• Tâche A: Transcrivez à l'identique le passage du texte sur le narcotrafic en Bolivie qui va de « Dans ce contexte » jusqu'à « Convention de 1961. ».
• Tâche B:
Pour chacune des affirmations suivantes, indiquez par oui ou par non si elle concorde avec le texte sur le narcotrafic en Bolivie, puis citez exactement les mots du texte qui le justifient.
(i) Le président bolivien a déclaré un engagement avec les autorités du Chili.
(ii) La demande de l'administration Arce a été déposée le 6 juin 2023.
(iii) Selon la Convention de 1961, l'OICS considère illicite la consommation de la feuille de coca.
• Tâche C:
Répondez brièvement aux questions suivantes à partir du texte sur le narcotrafic en Bolivie.
(i) Quel spécialiste est nommé parmi ceux qui considèrent le pays comme un « narco-État » ?
(ii) Quelle organisation examine la demande déposée par l'administration Arce ?
(iii) Contre quoi l'opératif conjoint de « lutte régionale » doit-il être mis en place ?

Dans ce contexte délétère qui menace la stabilité sociale de la région, il y a quelques mois le président bolivien avait déclaré que son gouvernement s’était engagé avec les autorités du Brésil, de l’Uruguay, de la Colombie et du Paraguay pour mettre en place un ambitieux opératif conjoint de « lutte régionale » contre le narcotrafic. Avec cette idée d’une étonnante et un peu tardive lucidité, Luis Arce réussirait-il à faire oublier que son pays est considéré un « narco- État» par les spécialistes comme Miguel Angel Toma? (2)  En même temps, l’OMS examine la demande déposé par l’administration Arce, le 6 juin 2023, visant à dépénaliser la consommation de la feuille de coca, pratique locale très répandue mais considéré illicite par l’Organe internationale de contrôle des stupéfiants (OICS) selon la Convention de 1961.

Enregistrements stockés:
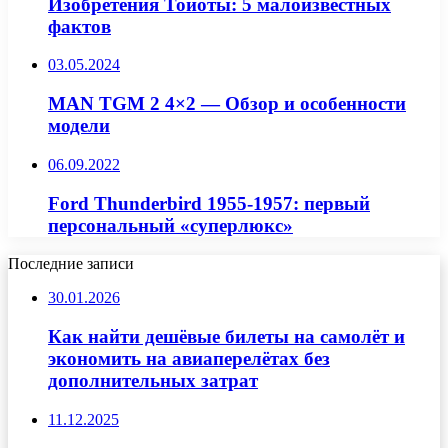
Изобретения Тойоты: 5 малоизвестных
фактов
03.05.2024
MAN TGM 2 4×2 — Обзор и особенности
модели
06.09.2022
Ford Thunderbird 1955-1957: первый
персональный «суперлюкс»
Последние записи
30.01.2026
Как найти дешёвые билеты на самолёт и
экономить на авиаперелётах без
дополнительных затрат
11.12.2025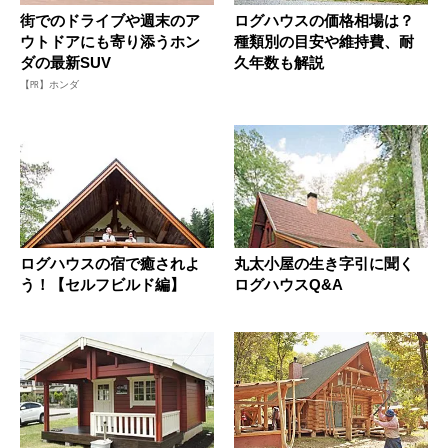
街でのドライブや週末のア
ログハウスの価格相場は？
ウトドアにも寄り添うホン
種類別の目安や維持費、耐
ダの最新SUV
久年数も解説
【PR】ホンダ
ログハウスの宿で癒されよ
丸太小屋の生き字引に聞く
う！【セルフビルド編】
ログハウスQ&A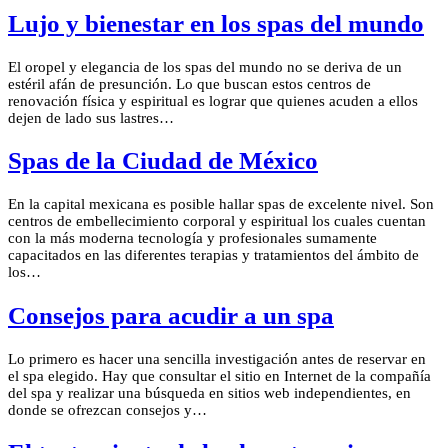
Lujo y bienestar en los spas del mundo
El oropel y elegancia de los spas del mundo no se deriva de un
estéril afán de presunción. Lo que buscan estos centros de
renovación física y espiritual es lograr que quienes acuden a ellos
dejen de lado sus lastres…
Spas de la Ciudad de México
En la capital mexicana es posible hallar spas de excelente nivel. Son
centros de embellecimiento corporal y espiritual los cuales cuentan
con la más moderna tecnología y profesionales sumamente
capacitados en las diferentes terapias y tratamientos del ámbito de
los…
Consejos para acudir a un spa
Lo primero es hacer una sencilla investigación antes de reservar en
el spa elegido. Hay que consultar el sitio en Internet de la compañía
del spa y realizar una búsqueda en sitios web independientes, en
donde se ofrezcan consejos y…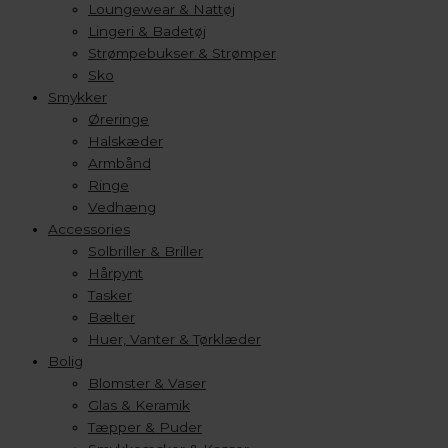
Loungewear & Nattøj
Lingeri & Badetøj
Strømpebukser & Strømper
Sko
Smykker
Øreringe
Halskæder
Armbånd
Ringe
Vedhæng
Accessories
Solbriller & Briller
Hårpynt
Tasker
Bælter
Huer, Vanter & Tørklæder
Bolig
Blomster & Vaser
Glas & Keramik
Tæpper & Puder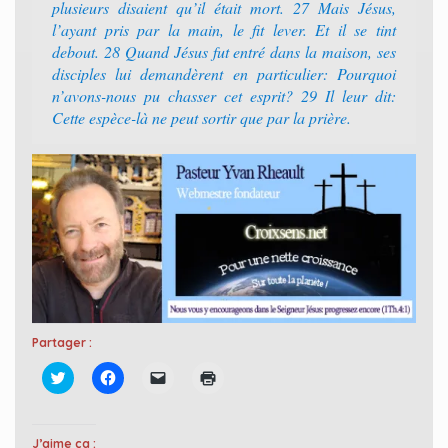
plusieurs disaient qu’il était mort. 27 Mais Jésus,
l’ayant pris par la main, le fit lever. Et il se tint
debout. 28 Quand Jésus fut entré dans la maison, ses
disciples lui demandèrent en particulier: Pourquoi
n’avons-nous pu chasser cet esprit? 29 Il leur dit:
Cette espèce-là ne peut sortir que par la prière.
Partager :
C
C
C
C
l
l
l
l
i
i
i
i
q
q
q
q
u
u
u
u
e
e
e
e
J’aime ça :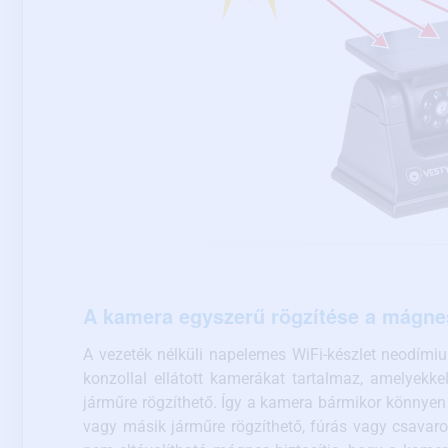
A kamera egyszerű rögzítése a mágn
A vezeték nélküli napelemes WiFi-készlet neodím
konzollal ellátott kamerákat tartalmaz, amelyekk
járműre rögzíthető. Így a kamera bármikor könnyen
vagy másik járműre rögzíthető, fúrás vagy csavaro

• Réponse attendue A:
Dans ce contexte délétère qui menace la stabilité sociale de la région, il y a quelques mois le président bolivien avait déclaré que son gouvernement s’était engagé avec les autorités du Brésil, de l’Uruguay, de la Colombie et du Paraguay pour mettre en place un ambitieux opératif conjoint de « lutte régionale » contre le narcotrafic. Avec cette idée d’une étonnante et un peu tardive lucidité, Luis Arce réussirait-il à faire oublier que son pays est considéré un « narco- État» par les spécialistes comme Miguel Angel Toma? (2)  En même temps, l’OMS examine la demande déposé par l’administration Arce, le 6 juin 2023, visant à dépénaliser la consommation de la feuille de coca, pratique locale très répandue mais considéré illicite par l’Organe internationale de contrôle des stupéfiants (OICS) selon la Convention de 1961.

• Réponse attendue B:
(i) Non : « avec les autorités du Brésil, de l’Uruguay, de la Colombie et du Paraguay »
(ii) Oui : « le 6 juin 2023 »
(iii) Oui : « considéré illicite par l’Organe internationale de contrôle des stupéfiants (OICS) selon la Convention de 1961 »

• Réponse attendue C:
(i) Miguel Angel Toma
(ii) L'OMS
(iii) Contre le narcotrafic